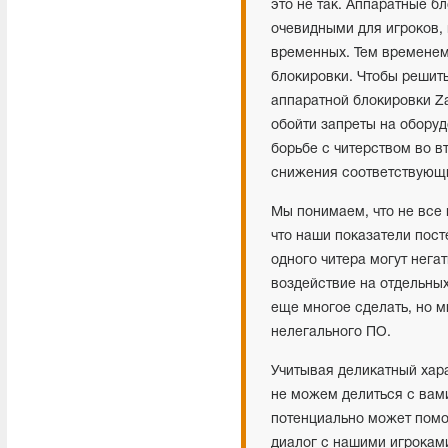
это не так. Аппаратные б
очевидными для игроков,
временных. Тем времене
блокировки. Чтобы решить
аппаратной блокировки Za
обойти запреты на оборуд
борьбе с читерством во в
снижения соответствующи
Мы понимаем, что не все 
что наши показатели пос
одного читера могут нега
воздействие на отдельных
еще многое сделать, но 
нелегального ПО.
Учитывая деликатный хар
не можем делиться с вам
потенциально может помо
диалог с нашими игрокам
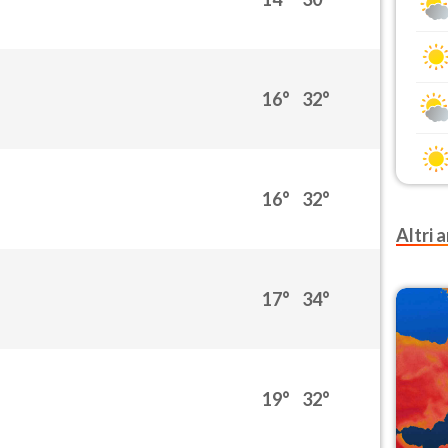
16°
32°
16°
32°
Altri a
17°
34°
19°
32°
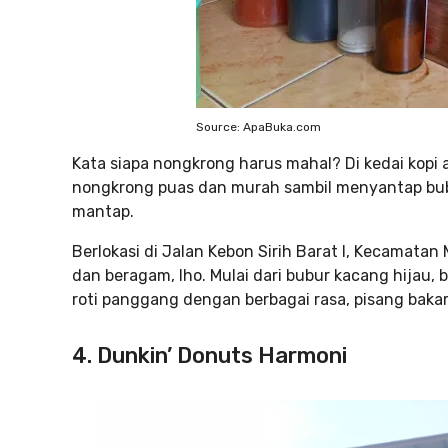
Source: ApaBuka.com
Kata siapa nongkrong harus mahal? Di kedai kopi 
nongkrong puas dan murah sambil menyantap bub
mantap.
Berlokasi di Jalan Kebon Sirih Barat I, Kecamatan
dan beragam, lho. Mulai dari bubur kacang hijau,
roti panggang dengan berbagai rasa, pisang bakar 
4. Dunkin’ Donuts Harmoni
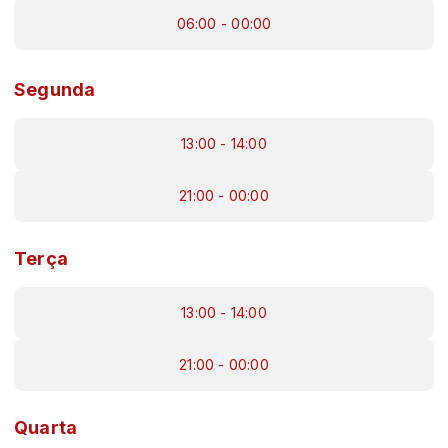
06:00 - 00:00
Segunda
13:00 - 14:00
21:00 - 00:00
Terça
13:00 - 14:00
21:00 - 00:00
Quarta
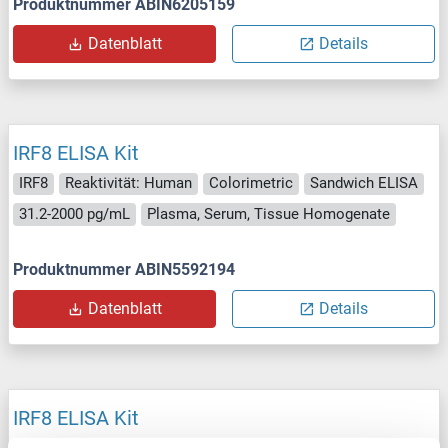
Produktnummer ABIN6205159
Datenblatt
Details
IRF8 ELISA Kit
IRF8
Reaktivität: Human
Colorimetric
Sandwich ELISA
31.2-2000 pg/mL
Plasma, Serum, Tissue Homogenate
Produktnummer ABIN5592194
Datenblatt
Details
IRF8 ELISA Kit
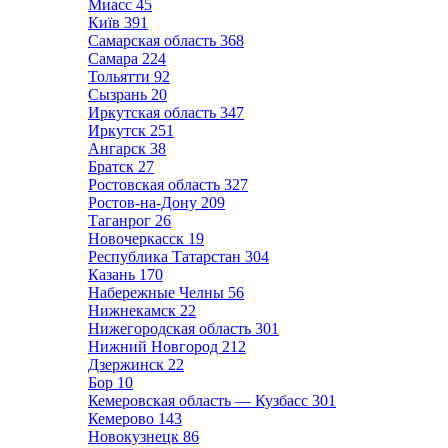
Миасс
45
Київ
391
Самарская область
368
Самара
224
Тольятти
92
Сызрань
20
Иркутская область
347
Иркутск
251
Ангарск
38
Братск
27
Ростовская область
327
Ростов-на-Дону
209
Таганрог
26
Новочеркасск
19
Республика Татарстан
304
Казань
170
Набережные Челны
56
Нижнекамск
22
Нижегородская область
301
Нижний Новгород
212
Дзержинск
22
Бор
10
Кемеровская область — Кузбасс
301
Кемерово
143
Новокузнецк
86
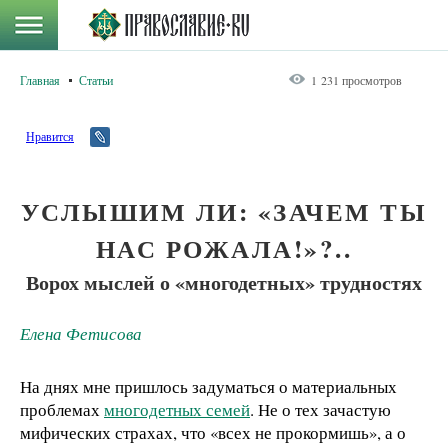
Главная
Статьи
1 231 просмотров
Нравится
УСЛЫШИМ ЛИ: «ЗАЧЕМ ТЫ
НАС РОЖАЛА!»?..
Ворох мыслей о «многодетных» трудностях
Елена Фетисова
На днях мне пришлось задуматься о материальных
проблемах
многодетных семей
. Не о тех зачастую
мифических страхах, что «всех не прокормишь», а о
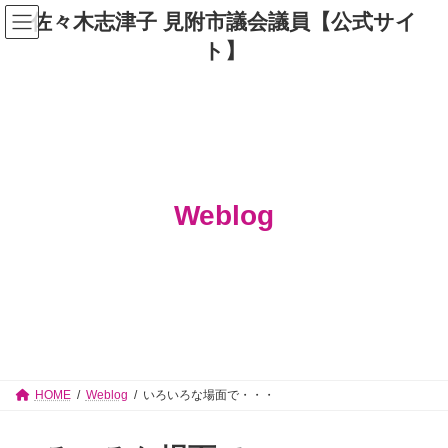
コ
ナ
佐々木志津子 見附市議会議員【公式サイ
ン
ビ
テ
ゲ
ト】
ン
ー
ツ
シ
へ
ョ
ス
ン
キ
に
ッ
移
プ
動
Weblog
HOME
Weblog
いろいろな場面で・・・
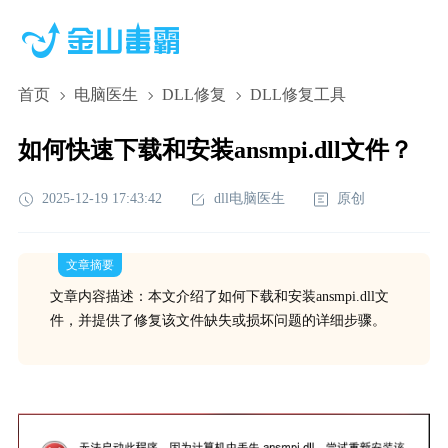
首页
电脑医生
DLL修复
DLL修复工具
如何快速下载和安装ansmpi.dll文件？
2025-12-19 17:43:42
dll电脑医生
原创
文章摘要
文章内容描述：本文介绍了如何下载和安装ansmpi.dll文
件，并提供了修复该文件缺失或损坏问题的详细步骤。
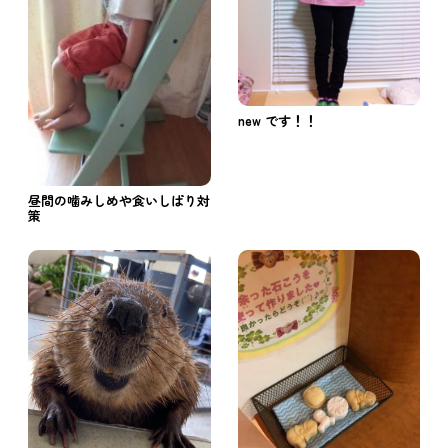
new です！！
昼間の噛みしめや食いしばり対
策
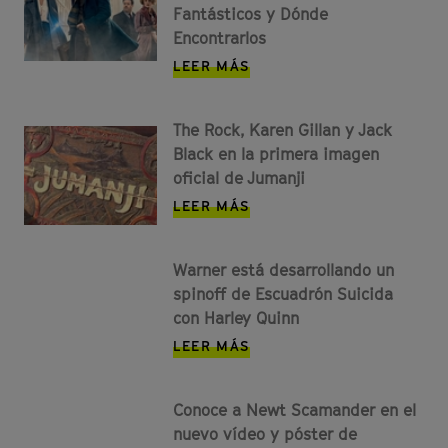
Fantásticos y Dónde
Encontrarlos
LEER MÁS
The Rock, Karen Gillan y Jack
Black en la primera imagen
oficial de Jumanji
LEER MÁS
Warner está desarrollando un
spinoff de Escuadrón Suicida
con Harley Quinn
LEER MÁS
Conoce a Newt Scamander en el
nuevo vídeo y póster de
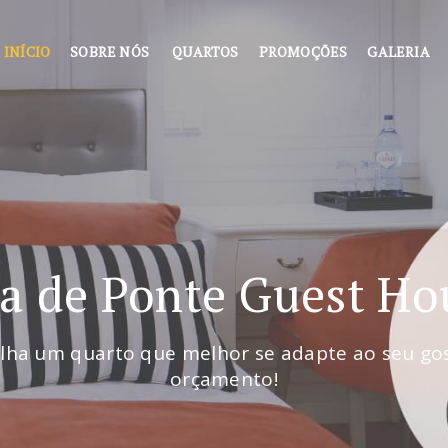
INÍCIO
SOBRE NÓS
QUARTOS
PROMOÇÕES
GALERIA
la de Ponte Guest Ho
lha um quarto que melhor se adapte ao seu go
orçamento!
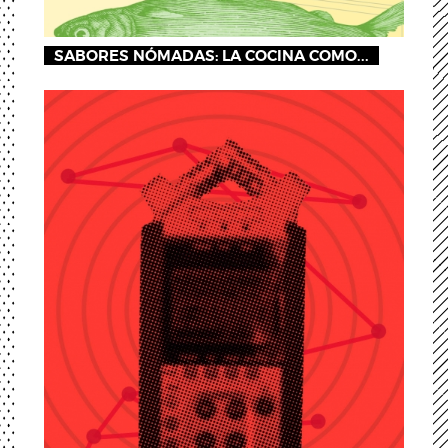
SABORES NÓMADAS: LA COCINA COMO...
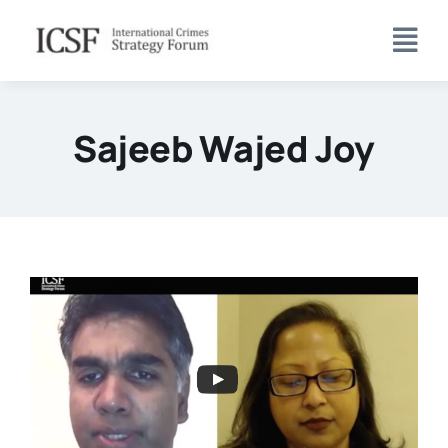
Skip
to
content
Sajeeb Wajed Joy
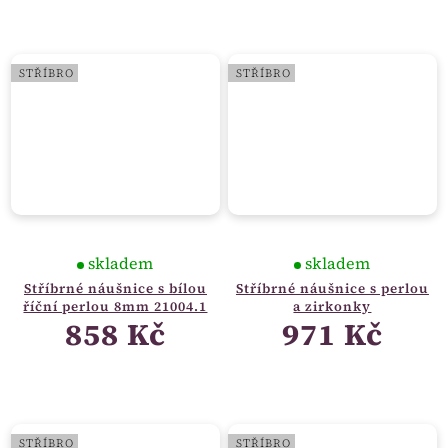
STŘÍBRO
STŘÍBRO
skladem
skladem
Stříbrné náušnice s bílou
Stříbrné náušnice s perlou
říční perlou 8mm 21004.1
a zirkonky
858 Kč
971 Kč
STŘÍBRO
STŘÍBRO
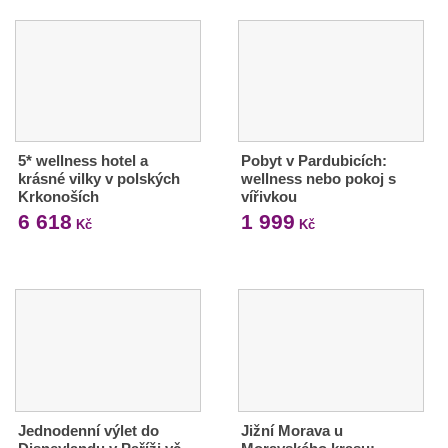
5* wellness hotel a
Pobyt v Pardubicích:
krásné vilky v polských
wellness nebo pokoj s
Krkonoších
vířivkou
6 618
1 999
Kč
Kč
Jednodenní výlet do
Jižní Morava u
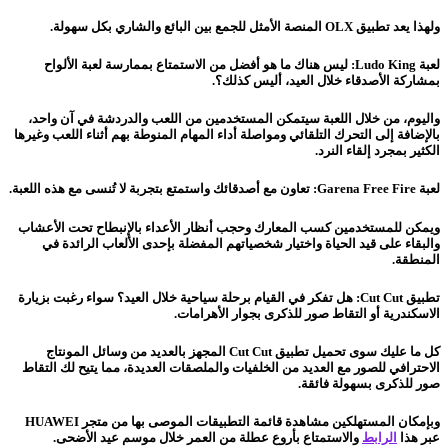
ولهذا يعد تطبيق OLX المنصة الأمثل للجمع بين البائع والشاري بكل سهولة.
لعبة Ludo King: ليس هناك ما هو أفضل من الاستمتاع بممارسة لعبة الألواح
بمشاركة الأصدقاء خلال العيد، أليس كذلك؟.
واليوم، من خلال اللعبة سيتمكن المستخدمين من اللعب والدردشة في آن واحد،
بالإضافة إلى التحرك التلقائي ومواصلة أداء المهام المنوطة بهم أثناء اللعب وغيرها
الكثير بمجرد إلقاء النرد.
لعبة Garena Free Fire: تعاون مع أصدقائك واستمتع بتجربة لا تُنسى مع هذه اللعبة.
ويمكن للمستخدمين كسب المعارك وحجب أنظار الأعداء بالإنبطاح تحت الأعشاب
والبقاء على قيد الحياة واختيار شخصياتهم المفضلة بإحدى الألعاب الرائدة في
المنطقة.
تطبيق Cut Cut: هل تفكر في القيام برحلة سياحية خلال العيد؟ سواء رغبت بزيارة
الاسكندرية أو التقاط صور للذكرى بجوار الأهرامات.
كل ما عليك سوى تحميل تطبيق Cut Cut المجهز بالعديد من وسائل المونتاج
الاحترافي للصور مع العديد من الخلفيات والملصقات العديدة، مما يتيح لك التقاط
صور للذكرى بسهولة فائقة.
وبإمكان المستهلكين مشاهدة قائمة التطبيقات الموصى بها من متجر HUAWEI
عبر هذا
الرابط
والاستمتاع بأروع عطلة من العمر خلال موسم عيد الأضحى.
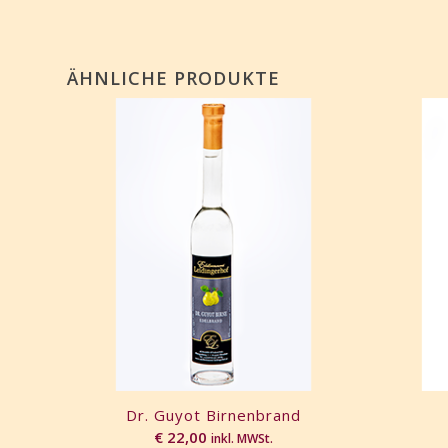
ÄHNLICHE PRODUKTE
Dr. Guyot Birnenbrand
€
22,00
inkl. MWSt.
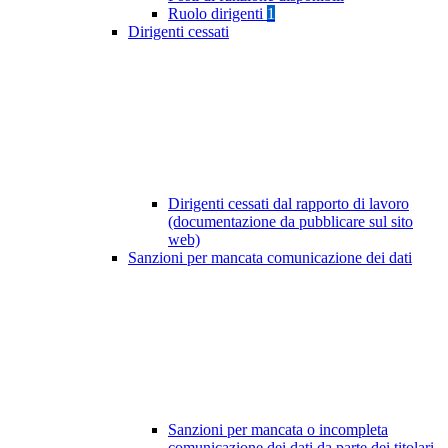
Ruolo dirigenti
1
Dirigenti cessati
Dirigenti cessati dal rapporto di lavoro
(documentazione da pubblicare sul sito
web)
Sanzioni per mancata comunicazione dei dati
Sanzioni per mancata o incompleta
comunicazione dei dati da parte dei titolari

....

Convert the material from its first line through the line containing "одного читера могут нега", inclusive, into a Markdown table with the columns Row and Line. Number the rows, drop blank lines, and leave the pictures out.

WRITTEN RESPONSE
| Row | Line |
|---|---|
| 1 | это не так. Аппаратные б |
| 2 | очевидными для игроков, |
| 3 | временных. Тем времене |
| 4 | блокировки. Чтобы решить |
| 5 | аппаратной блокировки Za |
| 6 | обойти запреты на оборуд |
| 7 | борьбе с читерством во в |
| 8 | снижения соответствующи |
| 9 | Мы понимаем, что не все  |
| 10 | что наши показатели пос |
| 11 | одного читера могут нега |